(Dataset rows)

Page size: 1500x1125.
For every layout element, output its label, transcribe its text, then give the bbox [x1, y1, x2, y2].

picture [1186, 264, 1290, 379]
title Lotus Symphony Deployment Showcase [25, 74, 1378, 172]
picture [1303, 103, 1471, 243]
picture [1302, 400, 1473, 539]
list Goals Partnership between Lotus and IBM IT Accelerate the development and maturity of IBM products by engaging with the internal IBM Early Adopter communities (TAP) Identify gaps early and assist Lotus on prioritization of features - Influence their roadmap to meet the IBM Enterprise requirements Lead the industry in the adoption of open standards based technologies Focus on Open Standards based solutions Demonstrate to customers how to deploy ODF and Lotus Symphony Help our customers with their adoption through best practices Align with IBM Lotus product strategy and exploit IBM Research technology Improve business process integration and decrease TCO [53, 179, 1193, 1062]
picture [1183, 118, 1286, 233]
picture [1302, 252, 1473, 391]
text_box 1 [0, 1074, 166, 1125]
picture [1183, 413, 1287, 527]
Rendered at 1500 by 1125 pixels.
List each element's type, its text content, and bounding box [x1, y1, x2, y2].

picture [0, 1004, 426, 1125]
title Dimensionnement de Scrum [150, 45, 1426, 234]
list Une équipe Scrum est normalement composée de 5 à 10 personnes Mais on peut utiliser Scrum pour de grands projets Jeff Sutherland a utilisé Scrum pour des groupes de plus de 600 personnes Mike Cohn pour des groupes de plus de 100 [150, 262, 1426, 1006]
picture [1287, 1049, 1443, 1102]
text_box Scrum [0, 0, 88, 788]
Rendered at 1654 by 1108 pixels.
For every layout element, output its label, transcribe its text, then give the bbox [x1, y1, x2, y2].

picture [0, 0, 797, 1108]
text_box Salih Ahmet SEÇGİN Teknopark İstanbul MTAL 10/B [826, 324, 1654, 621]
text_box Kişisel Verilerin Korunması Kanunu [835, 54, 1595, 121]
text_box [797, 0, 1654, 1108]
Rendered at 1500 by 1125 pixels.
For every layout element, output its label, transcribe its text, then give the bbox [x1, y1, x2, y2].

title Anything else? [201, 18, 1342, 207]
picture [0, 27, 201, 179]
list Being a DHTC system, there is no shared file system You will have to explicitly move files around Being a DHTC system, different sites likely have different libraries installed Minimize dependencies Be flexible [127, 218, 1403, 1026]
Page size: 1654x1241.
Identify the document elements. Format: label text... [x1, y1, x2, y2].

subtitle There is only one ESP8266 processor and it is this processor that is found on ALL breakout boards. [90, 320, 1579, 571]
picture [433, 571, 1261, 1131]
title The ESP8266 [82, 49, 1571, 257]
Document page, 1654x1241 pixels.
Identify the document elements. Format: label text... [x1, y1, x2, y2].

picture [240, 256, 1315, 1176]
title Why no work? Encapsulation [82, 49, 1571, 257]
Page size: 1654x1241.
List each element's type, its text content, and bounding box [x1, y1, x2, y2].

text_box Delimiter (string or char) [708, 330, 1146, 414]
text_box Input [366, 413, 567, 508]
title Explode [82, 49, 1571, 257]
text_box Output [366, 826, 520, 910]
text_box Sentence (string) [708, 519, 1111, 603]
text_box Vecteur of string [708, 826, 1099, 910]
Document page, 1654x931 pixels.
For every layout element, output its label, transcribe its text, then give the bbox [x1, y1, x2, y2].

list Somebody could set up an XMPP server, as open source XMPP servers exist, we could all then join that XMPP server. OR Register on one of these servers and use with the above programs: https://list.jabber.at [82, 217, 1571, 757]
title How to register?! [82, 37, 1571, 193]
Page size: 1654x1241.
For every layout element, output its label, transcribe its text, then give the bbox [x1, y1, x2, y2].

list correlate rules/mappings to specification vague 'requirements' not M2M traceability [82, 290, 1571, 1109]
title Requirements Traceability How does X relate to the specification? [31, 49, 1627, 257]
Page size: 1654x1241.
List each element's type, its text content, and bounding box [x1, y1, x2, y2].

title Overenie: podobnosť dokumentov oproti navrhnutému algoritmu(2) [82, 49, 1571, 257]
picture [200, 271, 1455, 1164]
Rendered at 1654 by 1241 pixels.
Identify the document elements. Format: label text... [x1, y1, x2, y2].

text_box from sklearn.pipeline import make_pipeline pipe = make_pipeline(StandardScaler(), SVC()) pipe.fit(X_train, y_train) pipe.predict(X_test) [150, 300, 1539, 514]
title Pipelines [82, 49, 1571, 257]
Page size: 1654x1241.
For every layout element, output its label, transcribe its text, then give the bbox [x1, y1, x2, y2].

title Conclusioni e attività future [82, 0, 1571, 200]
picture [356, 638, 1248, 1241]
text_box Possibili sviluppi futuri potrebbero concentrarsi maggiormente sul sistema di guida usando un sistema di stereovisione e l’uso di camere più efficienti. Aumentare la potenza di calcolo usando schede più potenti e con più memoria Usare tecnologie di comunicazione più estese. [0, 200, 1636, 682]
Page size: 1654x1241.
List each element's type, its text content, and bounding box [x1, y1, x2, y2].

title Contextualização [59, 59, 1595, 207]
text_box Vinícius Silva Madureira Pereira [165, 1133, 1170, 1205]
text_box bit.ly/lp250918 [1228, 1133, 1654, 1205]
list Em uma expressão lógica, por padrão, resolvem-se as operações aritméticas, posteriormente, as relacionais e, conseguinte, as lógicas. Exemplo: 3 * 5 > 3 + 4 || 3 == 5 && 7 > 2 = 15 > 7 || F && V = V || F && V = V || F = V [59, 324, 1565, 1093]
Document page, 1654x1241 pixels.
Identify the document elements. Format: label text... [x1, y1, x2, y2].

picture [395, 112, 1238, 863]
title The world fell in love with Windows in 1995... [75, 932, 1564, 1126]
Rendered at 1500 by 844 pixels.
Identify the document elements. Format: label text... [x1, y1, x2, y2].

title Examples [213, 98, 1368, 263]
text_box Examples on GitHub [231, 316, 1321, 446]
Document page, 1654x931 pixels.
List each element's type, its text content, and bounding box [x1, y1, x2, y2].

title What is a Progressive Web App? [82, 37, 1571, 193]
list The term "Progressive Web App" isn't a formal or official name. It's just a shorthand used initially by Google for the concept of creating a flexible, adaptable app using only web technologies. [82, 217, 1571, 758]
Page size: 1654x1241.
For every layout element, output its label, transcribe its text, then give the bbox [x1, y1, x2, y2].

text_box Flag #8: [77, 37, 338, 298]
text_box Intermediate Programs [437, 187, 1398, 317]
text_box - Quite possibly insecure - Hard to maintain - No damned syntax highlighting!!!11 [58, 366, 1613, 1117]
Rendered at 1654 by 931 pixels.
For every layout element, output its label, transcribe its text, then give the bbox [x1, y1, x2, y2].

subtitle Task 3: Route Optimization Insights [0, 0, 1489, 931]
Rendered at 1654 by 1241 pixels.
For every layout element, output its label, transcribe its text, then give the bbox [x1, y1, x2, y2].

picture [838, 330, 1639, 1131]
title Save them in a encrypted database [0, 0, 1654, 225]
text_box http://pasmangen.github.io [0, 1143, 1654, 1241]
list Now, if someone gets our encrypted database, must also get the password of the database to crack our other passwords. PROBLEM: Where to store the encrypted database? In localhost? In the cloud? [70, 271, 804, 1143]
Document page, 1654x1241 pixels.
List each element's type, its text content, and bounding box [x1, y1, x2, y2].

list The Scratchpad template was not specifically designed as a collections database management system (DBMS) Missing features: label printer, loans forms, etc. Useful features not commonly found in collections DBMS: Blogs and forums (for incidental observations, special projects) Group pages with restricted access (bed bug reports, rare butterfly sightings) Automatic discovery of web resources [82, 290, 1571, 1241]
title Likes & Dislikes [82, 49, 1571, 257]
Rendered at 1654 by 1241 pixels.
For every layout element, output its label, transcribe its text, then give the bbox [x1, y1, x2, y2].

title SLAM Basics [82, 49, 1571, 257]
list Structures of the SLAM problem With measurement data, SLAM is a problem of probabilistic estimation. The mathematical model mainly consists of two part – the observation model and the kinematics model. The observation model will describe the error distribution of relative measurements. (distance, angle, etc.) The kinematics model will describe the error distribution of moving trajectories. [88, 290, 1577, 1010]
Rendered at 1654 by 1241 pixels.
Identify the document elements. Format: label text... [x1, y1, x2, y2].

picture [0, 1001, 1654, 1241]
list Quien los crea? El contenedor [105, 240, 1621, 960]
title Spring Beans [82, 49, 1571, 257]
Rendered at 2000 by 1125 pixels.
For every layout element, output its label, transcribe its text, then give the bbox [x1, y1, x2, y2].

(Problem statement) Copy the items from the very first line through the line that contains "picture [1302, 400, 1473, 539]", including that line, and change nothing in them.

(The result)
Page size: 1500x1125.
For every layout element, output its label, transcribe its text, then give the bbox [x1, y1, x2, y2].

picture [1186, 264, 1290, 379]
title Lotus Symphony Deployment Showcase [25, 74, 1378, 172]
picture [1303, 103, 1471, 243]
picture [1302, 400, 1473, 539]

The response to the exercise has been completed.